On 15 June 2023, Banijay announced it had signed an agreement to acquire a majority stake in Balich Wonder Studio. Building a stand-out, global media and entertainment powerhouse, the deal combined the strengths of the established world-renowned content group, with the pioneering capabilities of the live entertainment player. The following day in June of that same year, Banijay announced its French division Banijay France had launched the scripted production label named Screen Line Productions with Banijay's non-scripted label Adventure Line Productions producer and CEO Alexia Laroche-Joubert and managing director of ALP Frédéric Lussato leading the new scripted production label.

(Data taken from a collection)
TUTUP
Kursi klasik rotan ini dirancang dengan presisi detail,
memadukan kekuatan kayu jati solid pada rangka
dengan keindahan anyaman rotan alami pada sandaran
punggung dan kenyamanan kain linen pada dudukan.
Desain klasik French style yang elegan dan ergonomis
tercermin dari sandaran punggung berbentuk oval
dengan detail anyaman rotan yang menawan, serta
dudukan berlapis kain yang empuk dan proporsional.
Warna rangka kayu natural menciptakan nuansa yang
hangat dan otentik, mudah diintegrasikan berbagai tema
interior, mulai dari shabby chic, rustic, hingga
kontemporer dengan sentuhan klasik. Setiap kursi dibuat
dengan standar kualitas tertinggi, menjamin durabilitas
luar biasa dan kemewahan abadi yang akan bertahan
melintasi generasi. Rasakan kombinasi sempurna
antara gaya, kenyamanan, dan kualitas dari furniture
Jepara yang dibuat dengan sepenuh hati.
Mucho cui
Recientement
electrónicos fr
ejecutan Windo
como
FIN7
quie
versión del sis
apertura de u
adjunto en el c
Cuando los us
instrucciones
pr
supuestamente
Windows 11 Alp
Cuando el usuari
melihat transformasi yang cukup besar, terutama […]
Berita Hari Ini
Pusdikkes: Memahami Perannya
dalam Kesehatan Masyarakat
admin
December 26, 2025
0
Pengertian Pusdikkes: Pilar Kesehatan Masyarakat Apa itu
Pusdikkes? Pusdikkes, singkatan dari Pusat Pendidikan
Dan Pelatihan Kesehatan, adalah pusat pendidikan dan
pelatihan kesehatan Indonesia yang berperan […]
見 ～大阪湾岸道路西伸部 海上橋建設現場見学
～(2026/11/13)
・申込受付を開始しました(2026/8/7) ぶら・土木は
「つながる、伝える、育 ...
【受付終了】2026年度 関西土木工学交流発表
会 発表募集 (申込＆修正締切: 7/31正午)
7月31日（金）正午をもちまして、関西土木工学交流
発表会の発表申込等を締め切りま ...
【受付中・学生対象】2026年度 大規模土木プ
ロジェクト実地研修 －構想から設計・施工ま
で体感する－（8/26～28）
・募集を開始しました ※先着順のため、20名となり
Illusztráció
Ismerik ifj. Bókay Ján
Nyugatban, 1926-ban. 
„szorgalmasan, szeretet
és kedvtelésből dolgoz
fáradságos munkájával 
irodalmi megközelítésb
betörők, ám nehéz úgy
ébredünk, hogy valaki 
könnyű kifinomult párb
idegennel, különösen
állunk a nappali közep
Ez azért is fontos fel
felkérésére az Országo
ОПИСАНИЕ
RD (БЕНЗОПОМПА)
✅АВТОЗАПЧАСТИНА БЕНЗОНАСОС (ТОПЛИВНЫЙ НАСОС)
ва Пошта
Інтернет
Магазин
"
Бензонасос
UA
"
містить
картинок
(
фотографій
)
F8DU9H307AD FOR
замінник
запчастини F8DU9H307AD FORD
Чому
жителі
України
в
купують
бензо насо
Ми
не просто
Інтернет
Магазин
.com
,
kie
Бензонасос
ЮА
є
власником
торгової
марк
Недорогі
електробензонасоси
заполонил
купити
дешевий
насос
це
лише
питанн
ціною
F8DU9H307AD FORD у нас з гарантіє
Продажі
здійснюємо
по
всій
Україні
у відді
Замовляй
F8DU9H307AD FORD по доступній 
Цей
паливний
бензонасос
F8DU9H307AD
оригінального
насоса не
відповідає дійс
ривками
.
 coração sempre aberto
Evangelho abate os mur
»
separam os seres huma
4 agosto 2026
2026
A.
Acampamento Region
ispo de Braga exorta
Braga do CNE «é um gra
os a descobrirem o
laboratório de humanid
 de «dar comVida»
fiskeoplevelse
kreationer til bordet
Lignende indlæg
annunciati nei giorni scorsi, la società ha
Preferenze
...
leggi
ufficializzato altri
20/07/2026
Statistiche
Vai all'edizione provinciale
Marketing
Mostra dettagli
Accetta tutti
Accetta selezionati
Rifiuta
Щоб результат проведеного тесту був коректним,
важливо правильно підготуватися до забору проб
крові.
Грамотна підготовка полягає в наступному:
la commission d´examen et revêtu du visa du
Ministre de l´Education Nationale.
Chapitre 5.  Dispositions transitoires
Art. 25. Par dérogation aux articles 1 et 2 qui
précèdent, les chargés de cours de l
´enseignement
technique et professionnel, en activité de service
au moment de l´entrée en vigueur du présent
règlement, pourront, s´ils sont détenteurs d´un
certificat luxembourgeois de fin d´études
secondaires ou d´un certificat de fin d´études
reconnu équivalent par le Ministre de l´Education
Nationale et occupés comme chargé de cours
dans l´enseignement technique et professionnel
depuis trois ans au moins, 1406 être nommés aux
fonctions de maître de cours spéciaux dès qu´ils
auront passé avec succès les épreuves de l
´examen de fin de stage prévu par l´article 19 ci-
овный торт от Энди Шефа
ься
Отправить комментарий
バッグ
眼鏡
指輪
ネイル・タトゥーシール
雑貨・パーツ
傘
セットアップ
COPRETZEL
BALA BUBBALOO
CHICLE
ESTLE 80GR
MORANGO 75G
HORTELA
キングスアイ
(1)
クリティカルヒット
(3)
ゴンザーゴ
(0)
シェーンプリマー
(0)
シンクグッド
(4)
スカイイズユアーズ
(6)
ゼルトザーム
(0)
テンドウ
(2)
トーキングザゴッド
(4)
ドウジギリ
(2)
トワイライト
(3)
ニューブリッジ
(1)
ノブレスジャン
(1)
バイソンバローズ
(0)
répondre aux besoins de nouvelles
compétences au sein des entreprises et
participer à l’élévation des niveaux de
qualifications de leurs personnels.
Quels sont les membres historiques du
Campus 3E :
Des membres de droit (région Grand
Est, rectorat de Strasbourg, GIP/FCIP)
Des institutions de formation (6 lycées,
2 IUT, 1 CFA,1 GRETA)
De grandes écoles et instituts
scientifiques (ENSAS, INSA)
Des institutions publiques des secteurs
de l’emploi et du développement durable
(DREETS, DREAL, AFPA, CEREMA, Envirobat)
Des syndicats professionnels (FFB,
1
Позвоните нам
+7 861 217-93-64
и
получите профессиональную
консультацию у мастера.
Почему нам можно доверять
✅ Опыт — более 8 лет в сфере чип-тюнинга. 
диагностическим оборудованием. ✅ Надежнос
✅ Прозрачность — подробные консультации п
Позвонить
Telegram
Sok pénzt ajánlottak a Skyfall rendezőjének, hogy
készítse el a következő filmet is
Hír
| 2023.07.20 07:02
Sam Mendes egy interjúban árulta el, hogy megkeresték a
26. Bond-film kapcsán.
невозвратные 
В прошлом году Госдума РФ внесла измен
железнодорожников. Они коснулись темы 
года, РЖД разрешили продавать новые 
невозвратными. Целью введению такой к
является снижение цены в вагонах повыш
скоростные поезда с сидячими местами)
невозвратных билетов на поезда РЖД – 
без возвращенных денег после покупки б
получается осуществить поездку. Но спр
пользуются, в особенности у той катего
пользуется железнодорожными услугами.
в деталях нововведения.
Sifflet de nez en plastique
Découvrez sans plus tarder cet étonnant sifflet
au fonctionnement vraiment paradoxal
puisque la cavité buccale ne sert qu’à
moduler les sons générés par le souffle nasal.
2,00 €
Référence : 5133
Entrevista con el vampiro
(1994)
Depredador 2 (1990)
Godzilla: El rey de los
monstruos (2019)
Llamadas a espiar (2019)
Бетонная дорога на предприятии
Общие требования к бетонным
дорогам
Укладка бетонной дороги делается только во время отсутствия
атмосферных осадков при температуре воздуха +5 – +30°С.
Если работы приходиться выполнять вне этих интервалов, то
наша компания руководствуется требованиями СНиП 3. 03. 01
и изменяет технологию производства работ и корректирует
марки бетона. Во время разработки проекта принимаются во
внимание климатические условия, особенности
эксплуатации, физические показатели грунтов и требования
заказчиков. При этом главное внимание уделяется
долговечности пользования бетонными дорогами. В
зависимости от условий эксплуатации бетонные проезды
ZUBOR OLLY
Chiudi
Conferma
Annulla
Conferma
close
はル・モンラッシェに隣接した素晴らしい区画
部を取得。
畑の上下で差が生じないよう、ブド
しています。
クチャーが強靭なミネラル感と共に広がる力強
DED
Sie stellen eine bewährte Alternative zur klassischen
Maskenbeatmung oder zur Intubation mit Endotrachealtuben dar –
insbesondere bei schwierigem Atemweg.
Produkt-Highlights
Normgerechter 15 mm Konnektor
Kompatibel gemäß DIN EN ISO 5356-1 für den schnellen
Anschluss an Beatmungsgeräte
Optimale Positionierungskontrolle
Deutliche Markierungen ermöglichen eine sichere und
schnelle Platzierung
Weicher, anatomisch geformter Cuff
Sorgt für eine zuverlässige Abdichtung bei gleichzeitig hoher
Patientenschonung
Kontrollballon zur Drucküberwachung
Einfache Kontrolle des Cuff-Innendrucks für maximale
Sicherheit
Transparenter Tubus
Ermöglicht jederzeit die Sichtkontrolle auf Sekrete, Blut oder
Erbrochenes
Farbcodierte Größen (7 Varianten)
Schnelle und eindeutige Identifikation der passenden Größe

* TASKS TO PERFORM *
• a. Lay out the stretch of the records from their start through the line containing "interior, mulai dari" as a Markdown table with the columns Row and Line, giving each line its row number and leaving out blank lines.
• b. Proceed with the passage on Banijay's 2023 deals, continuing it from where it stops.

* RESPONSE LIST *
• a.
| Row | Line |
|---|---|
| 1 | TUTUP |
| 2 | Kursi klasik rotan ini dirancang dengan presisi detail, |
| 3 | memadukan kekuatan kayu jati solid pada rangka |
| 4 | dengan keindahan anyaman rotan alami pada sandaran |
| 5 | punggung dan kenyamanan kain linen pada dudukan. |
| 6 | Desain klasik French style yang elegan dan ergonomis |
| 7 | tercermin dari sandaran punggung berbentuk oval |
| 8 | dengan detail anyaman rotan yang menawan, serta |
| 9 | dudukan berlapis kain yang empuk dan proporsional. |
| 10 | Warna rangka kayu natural menciptakan nuansa yang |
| 11 | hangat dan otentik, mudah diintegrasikan berbagai tema |
| 12 | interior, mulai dari shabby chic, rustic, hingga |

• b.
Six days later in that same month, following Banijay's parent company FL Entertainment's investment in The Independents and Banijay's acquisition of Balich Wonder Studio, Banijay's parent company FL Entertainment announced it had launched a live events division dedicated to live events offering named Banijay Events. The creation of the new division will capitalise on the company's expertise and success in content production, as well as expand its capabilities within the wider entertainment industry with former CEO of Banijay France François de Brugada leading the new division. Six days later in that same month, Banijay announced its British division Banijay UK via the Banijay UK Growth Fund had acquired an investment in London-based British drama production company Rabbit Track Pictures with film, TV and stage actor James Norton and scripted executive Kitty Kaletsky continuing to operate the company under Banijay UK.

In July 2023, Banijay announced its German division Banijay Germany had rebranded its creative marketing agency division, Banijay Live Artist Brand (BLAB), to Banijay Media Germany, with its co-managing directors Ingrid Langheld and Daniel Durst continuing to oversee the rebranded agency division along with the introduction of three pillars within the rebranded company which are House of Brands, House of Likes and House of Rights.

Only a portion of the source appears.